I want to write a macro that takes as its only argument a list of std::ostream& operator<< concatenated objects and passes the consolidated string as a single std::string object to a function. The ability to pass the consolidated string to a function is key; in the example below I am aware that the example itself could be rewritten to work simply by defining the macro to ERR_MSG(inputs) std::cout << "ERROR: " << inputs
, but sending the output to std::cout is not the goal, it's just the test objective I chose for the example.
I'm using GCC 4.1.2 (Red Hat 4.1.2-52) and upgrading it is not an option. Here's a very boiled-down version of what I've tried:
#include <sstream>
#include <iostream>
#define ERR_MSG(inputs) errMsg(std::ostringstream().str()) // 1
#define ERR_MSG(inputs) errMsg((std::ostringstream()<<inputs).str()) // 2
<aReturnType> errMsg(const std::string& msg) // use with 1 & 2
{
std::cout << "\nERROR: " << msg << "\n\n";
return <someObjectCreatedBasedOnTheInput>;
}
#define ERR_MSG(inputs) errMsg(std::ostringstream()<<inputs) // 3
<aReturnType> errMsg(const std::ostringstream& msg) // use with 3
{
std::cout << "\nERROR: " << msg.str() << "\n\n";
return <someObjectCreatedBasedOnTheInput>;
}
int main()
{
ERR_MSG("A number: " << 24 << ", a char: " << 'c' << ", that's all!");
}
Macro #1 compiles, but of course prints nothing but "" for the message. Neither macros 2 & 3 compile, with the following errors:
#define ERR_MSG(inputs) errMsg((std::ostringstream()<<inputs).str()) // 2
error: ‘struct std::basic_ostream<char, std::char_traits<char> >’ has no member named ‘str’
#define ERR_MSG(inputs) errMsg(std::ostringstream()<<inputs) // 3
no matching function for call to ‘errMsg(std::basic_ostream<char, std::char_traits<char> >&)’
note: candidates are: char* errMsg(const std::string&)

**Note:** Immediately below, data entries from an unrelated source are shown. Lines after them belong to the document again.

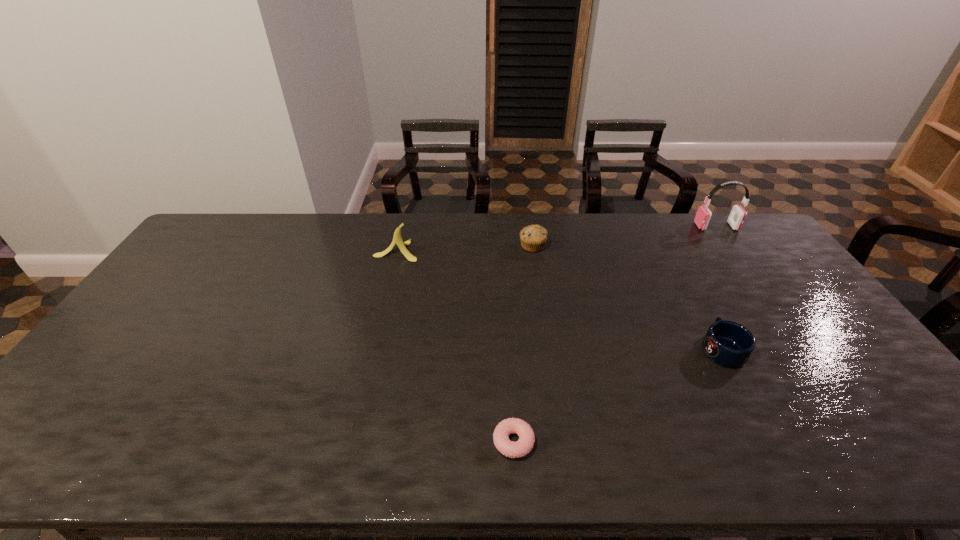
Identify the location of muffin at the far edge. [x=533, y=238].

This screenshot has width=960, height=540. I want to click on object that is at the near edge, so click(x=520, y=448).

Find the location of `object at the right edge`. object at the right edge is located at coordinates (737, 216).

At what (x,y) coordinates should I click in order to perform the action: click on object present at the far right corner. Please return your answer as a coordinate pair (x, y). The image size is (960, 540). Looking at the image, I should click on (737, 216).

Find the location of a particular element. free space at the far edge of the desktop is located at coordinates (596, 245).

Where is `vacant space at the near edge`? This screenshot has height=540, width=960. vacant space at the near edge is located at coordinates (582, 465).

You are a GUI agent. You are given a task and a screenshot of the screen. Output one action in this format:
    pyautogui.click(x=<x>, y=<y>)
    Task: Click on the vacant space at the left edge
    This screenshot has width=960, height=540.
    Given the screenshot: What is the action you would take?
    pyautogui.click(x=213, y=260)

You are a GUI agent. You are given a task and a screenshot of the screen. Output one action in this format:
    pyautogui.click(x=<x>, y=<y>)
    Task: Click on the free space at the right edge of the desktop
    
    Given the screenshot: What is the action you would take?
    pyautogui.click(x=783, y=280)

The height and width of the screenshot is (540, 960). Find the location of `free spot between the fourth tallest object and the third object from right to left`. free spot between the fourth tallest object and the third object from right to left is located at coordinates (627, 297).

At what (x,y) coordinates should I click in order to perform the action: click on free point between the leftmost object and the mug. Please return your answer as a coordinate pair (x, y). The width and height of the screenshot is (960, 540). Looking at the image, I should click on (559, 300).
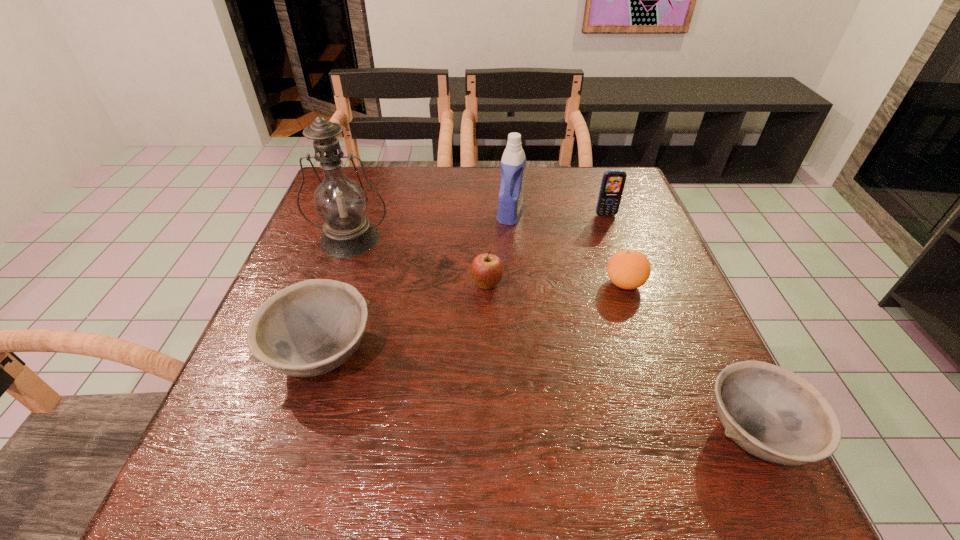
Where is `free space located 0.130m on the right of the sixth shortest object`? The height and width of the screenshot is (540, 960). free space located 0.130m on the right of the sixth shortest object is located at coordinates (572, 214).

At what (x,y) coordinates should I click in order to perform the action: click on free space located 0.320m on the screen of the cellular telephone. Please return your answer as a coordinate pair (x, y). The image size is (960, 540). Looking at the image, I should click on [x=637, y=304].

Where is `vacant region located on the left of the orange`? vacant region located on the left of the orange is located at coordinates (502, 284).

Find the location of a particular element. free space located 0.260m on the right of the apple is located at coordinates (618, 285).

Image resolution: width=960 pixels, height=540 pixels. I want to click on object that is at the far edge, so click(x=513, y=163).

At what (x,y) coordinates should I click in order to perform the action: click on bowl positioned at the left edge. Please return your answer as a coordinate pair (x, y). This screenshot has width=960, height=540. Looking at the image, I should click on (310, 328).

The width and height of the screenshot is (960, 540). What are the coordinates of `oil lamp that is at the left edge` in the screenshot? It's located at (340, 202).

Locate an element on the screen. The image size is (960, 540). bowl that is at the right edge is located at coordinates (772, 413).

You are a GUI agent. You are given a task and a screenshot of the screen. Output one action in this format:
    pyautogui.click(x=<x>, y=<y>)
    Task: Click on the cellular telephone located at the right edge
    
    Given the screenshot: What is the action you would take?
    [613, 181]

The height and width of the screenshot is (540, 960). In order to click on orange that is at the right edge in this screenshot , I will do `click(628, 269)`.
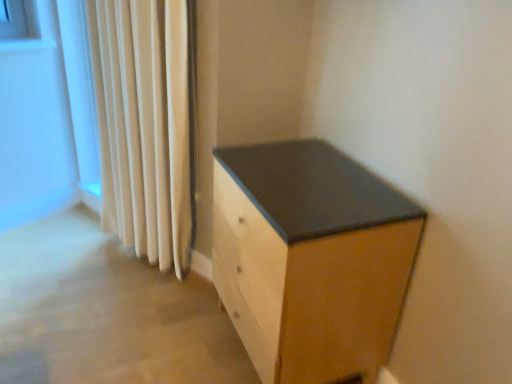
Find the location of `free region under beige fabric curtain at left (from a real-world perspective)`. free region under beige fabric curtain at left (from a real-world perspective) is located at coordinates (155, 273).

note: char* errMsg(const std::ostringstream&)
I am not interested in how I could rewrite this without macros; I can do that quite easily myself.
=== UPDATE: === I forgot to mention that in its real use case, the function called by the macro returns an object that may be used by the caller of the macro. That invalidates any macro implementations that cannot be implemented in a single expression whose result is the returned type of the function called by the macro. The "do nothing" implementation of the macro (for release builds) will simply pass an empty std::string to the function regardless of what the "inputs" are. Sorry for not mentioning that earlier.